Let us keep the memorial for its true purpose: A place of remembrance for one of our countries greatest losses. Let us keep this as a place for families to go and visit the souls of their loved ones in peace and to remember them in their hearts. If the IFC gets their way, the World Trade Center memorial will be turned into a visual political billboard that showcases ideologies that needn’t be present. When members of the board of IFC make a comparison between 9/11 and the Abu Ghraib scandal, then we have a clear picture of the road that the IFC’s board intends to head down with this so called museum. If you must have a showcase of this sort, so be it, but pick an appropriate location. To place this on the location where so many of America’s mothers, sons, fathers, and daughters lost their lives is a disgrace. America shouldn’t disrespect our lost in this way, we should honor their memories, and the IFC has no intention of doing that.

If you feel as I do, then visit the Take Back the Memorial website. They have provide many links in which you can write the media and our government to voice your outrage at this horrendous disrespect of our loved ones, and I hope you use do use your voice. This is not about politics; it’s about the absence of politics where they have no place.
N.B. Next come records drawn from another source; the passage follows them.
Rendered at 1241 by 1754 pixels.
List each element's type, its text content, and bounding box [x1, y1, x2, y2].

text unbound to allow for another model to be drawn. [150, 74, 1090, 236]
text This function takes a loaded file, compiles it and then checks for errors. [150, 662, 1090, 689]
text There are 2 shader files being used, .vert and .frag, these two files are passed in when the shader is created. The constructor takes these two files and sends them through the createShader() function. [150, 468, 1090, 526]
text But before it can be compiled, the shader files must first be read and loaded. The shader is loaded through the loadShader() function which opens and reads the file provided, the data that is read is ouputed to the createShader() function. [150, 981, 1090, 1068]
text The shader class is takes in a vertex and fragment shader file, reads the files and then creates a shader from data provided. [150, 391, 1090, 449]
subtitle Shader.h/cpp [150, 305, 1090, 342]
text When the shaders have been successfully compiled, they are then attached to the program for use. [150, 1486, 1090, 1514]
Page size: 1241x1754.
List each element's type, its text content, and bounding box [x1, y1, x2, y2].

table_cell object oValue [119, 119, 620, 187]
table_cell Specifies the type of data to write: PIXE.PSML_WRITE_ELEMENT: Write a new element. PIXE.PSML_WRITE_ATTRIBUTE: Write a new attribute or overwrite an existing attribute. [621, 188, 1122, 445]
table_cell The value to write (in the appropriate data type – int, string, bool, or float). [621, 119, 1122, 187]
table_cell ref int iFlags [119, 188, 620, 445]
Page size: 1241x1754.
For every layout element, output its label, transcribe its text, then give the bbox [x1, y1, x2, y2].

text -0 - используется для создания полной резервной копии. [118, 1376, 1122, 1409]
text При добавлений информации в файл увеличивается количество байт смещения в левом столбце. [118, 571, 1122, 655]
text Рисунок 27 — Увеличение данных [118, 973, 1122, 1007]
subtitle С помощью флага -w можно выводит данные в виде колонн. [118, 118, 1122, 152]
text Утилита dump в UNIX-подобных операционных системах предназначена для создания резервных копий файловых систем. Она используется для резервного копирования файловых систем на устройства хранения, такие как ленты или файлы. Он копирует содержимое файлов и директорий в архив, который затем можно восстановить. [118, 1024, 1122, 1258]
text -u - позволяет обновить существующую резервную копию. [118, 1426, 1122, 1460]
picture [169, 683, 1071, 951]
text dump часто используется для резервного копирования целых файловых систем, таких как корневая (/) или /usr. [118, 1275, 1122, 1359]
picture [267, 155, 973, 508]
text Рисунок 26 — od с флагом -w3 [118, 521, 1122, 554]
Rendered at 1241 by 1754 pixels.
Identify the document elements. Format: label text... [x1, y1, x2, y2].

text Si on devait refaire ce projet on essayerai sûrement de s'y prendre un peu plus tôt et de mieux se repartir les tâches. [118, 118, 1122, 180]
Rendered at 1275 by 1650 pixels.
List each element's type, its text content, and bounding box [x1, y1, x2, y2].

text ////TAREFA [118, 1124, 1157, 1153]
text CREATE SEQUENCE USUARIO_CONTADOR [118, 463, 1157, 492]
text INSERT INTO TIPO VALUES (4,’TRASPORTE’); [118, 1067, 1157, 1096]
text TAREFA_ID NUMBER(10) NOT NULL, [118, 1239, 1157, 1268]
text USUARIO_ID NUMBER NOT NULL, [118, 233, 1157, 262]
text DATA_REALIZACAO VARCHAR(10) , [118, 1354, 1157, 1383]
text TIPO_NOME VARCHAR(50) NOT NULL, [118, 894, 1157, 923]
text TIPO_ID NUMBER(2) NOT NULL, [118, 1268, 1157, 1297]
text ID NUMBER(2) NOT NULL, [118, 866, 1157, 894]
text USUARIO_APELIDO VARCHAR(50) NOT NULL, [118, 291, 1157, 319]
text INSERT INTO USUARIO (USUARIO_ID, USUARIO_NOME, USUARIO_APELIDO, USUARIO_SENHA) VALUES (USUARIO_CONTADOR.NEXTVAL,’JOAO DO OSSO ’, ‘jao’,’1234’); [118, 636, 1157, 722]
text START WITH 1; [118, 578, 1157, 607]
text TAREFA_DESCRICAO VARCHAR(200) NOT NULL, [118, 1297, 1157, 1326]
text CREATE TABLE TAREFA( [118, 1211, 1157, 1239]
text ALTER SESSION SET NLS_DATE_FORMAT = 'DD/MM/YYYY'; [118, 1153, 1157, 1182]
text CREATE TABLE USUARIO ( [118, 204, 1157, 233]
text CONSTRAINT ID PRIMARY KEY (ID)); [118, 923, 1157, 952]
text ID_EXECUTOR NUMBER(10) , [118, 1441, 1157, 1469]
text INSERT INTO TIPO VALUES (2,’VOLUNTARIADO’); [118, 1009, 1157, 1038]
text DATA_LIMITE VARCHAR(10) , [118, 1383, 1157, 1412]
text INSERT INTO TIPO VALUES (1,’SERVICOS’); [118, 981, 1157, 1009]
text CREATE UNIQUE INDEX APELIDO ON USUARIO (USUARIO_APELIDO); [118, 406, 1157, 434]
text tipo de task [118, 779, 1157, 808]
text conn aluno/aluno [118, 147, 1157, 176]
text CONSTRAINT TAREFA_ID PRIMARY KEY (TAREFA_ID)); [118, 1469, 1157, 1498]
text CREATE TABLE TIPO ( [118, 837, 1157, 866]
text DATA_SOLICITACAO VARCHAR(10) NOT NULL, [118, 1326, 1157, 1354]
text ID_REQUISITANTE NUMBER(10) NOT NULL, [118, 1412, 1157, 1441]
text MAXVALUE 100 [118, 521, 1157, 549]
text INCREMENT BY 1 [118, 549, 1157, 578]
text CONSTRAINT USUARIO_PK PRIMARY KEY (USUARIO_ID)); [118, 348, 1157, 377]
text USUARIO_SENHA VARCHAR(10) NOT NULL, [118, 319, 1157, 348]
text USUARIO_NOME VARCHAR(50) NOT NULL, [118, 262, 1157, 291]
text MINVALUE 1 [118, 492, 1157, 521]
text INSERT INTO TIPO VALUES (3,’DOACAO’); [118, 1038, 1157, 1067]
I stood idly by on 9/11 when this site was under attack, I will not do it again. Please do not be mistaken, this is a second attack on the WTC. Maybe it’s not a physical attack, but it is an attack on the memory of what happened there, and an attack on the people who died as well as their families. Do not allow IFC to disgrace their memories. Take a stand and let IFC know that we will not allow them to disrespect our dead by using them as a vessel to push an agenda.

2 comments:

Barb said...

Nicky - this is a great post. Your vision of the memorial matches what I envisioned as well. We should be remembering the loss of the victims, and the sacrifice of the first responders.

Thank you.

generic music fan said...

Good post. I agree. And that is a day none of us will forget.